Namhafte Politiker hatten damals den Mut, ein Stück geistige Führung zu übernehmen, so könnte man sagen. Despektierlich würde man sagen: Moral zu predigen. Brandt tat das bei einem Auftritt mitten im Wahlkampf im Oktober 1972. Da regte er an, mehr Mitgefühl zu zeigen und notfalls auch mit anderen Menschen mitzuleiden. Er sprach von Compassion. Das war das Kontrastprogramm zum zuvor gepflegten Wirtschaftswunder-Egoismus wie auch zur nachfolgenden neoliberalen Ideologie mit dem dann verbreiteten Glaubenssatz, Jeder sei seines Glückes Schmied. Dieser Unterschied ist übrigens von großer Bedeutung bei der Beantwortung der Frage, wie wir unsere Gesellschaft künftig gestalten wollen. Auf der gängigen Formel „Jeder ist seines Glückes Schmied“ können wir unsere Zukunft nicht aufbauen. Auf der Basis eines solchen Glaubens lässt sich die Zerstörung der Artenvielfalt und der Umwelt nicht stoppen und auch nicht der Rüstungswahnsinn und auch nicht solche Ideologien wie „America first“. Mit der Behauptung, Jeder sei seines Glückes Schmied, können wir auch die Armut in der Welt und den Hunger nicht bekämpfen.

Nie haben sich zuvor und danach so viele Menschen an politischen Debatten und Entscheidungen und an der Entwicklung von Programmen zur Reform unserer Gesellschaft beteiligt wie in den sechziger und siebziger Jahren. Die Wahlbeteiligung erreichte mit 91,1 % im Jahr 1972 einen Spitzenwert, genauso die Mitarbeit und Mitgliedschaft in Parteien. Die Vor-Achtundsechziger, zu denen ich gehörte, und die Achtundsechziger lockerten die Verkrustungen auf, mischten unser Land auf, entsorgten den „Muff von 1000 Jahren unter den Talaren“ – jedenfalls versuchten sie es. Sie brachten neuen Wind an die Universitäten, an die Schulen und ins ganze Land.

„Nur Reiche können sich einen armen Staat leisten“ – das war die Überschrift eines Flugblatts, das die SPD 1971 verbreitete und dessen Urheber ich war. Damals ist es gelungen, Mehrheiten für die Einsicht zu gewinnen, dass die Versorgung mit öffentlichen Gütern des Grundbedarfs, also mit Wasser, öffentlichem Nahverkehr, Schulen und Universitäten, Energie, Telekom und auch das Fernsehen und der Hörfunk in öffentliche Verantwortung gehört. An der Huldigung für die „Schwarze Null“ und ihre Vertreter kann man inzwischen erkennen, welchen geistigen und faktischen Verfall wir inzwischen erlebt haben.

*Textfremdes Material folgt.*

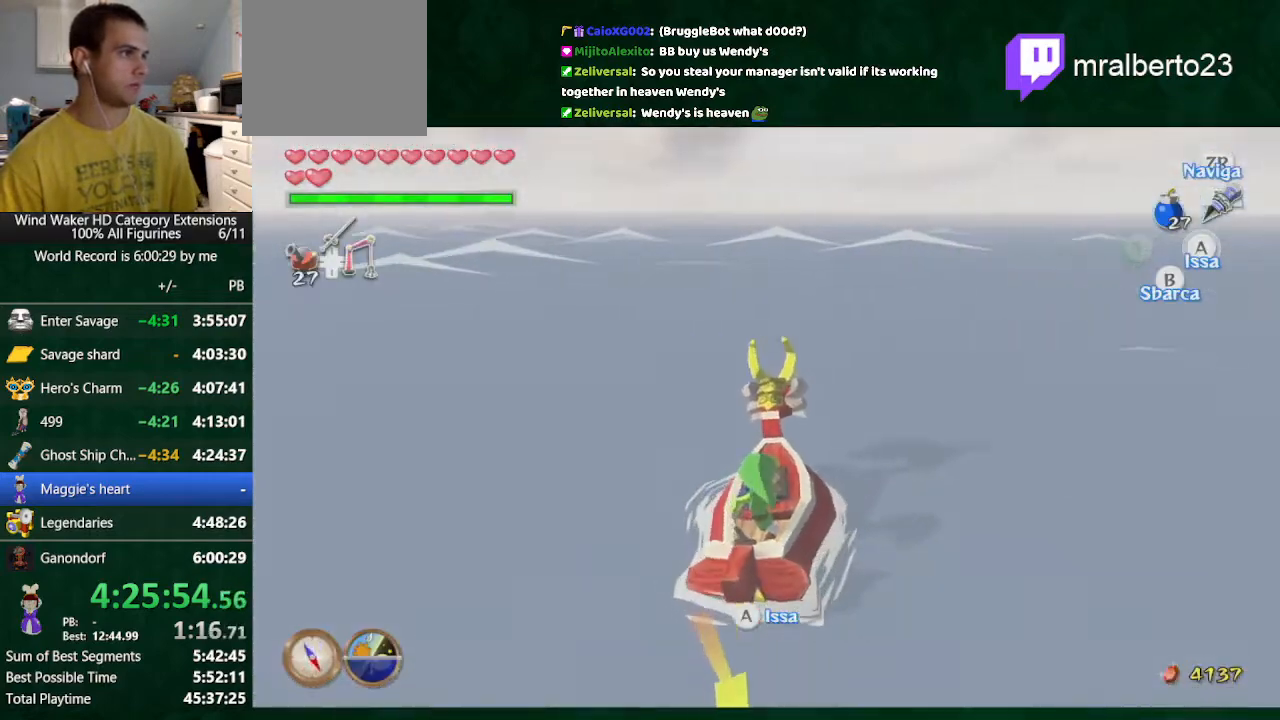
{"buttons": [], "left_stick": "center", "right_stick": "right", "events": [[33, "A", "up"], [67, "right_stick", "center"], [133, "A", "down"], [267, "A", "up"], [300, "right_stick", "right"]]}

Ich bin überzeugt, dass sich Mehrheiten auch heute für eine vernünftige und soziale Politik gewinnen ließen. Das ist die kleine Hoffnung – die Hoffnung, dass es nach dem Auf und dem Ab wieder ein Aufwärts geben könnte. Die Hoffnung beruht darauf, dass irgendwann Personen an die Hebel der politischen Gestaltung kommen, die den Mut haben, die Menschen bei ihren guten Tugenden zu packen: bei ihrer Bereitschaft zur Solidarität statt des heute mobilisierten Egoismus, bei ihrer Neigung, mit Nachbarn, auch mit anderen Völkern, und mit allen gut auszukommen, Freundschaften zu pflegen, statt gegeneinander aufzurüsten. Bei der Mehrheit der Menschen können die positiven Seiten des menschlichen Wesens angesprochen werden. Diese sind zurzeit verschüttet. Aber sie sind da. Ähnlich wie vor 50 Jahren, als schon einmal versucht wurde, das bessere Deutschland, das anständigere Deutschland, wie damals einer etwas vorwitzig formuliert hatte, zu mobilisieren.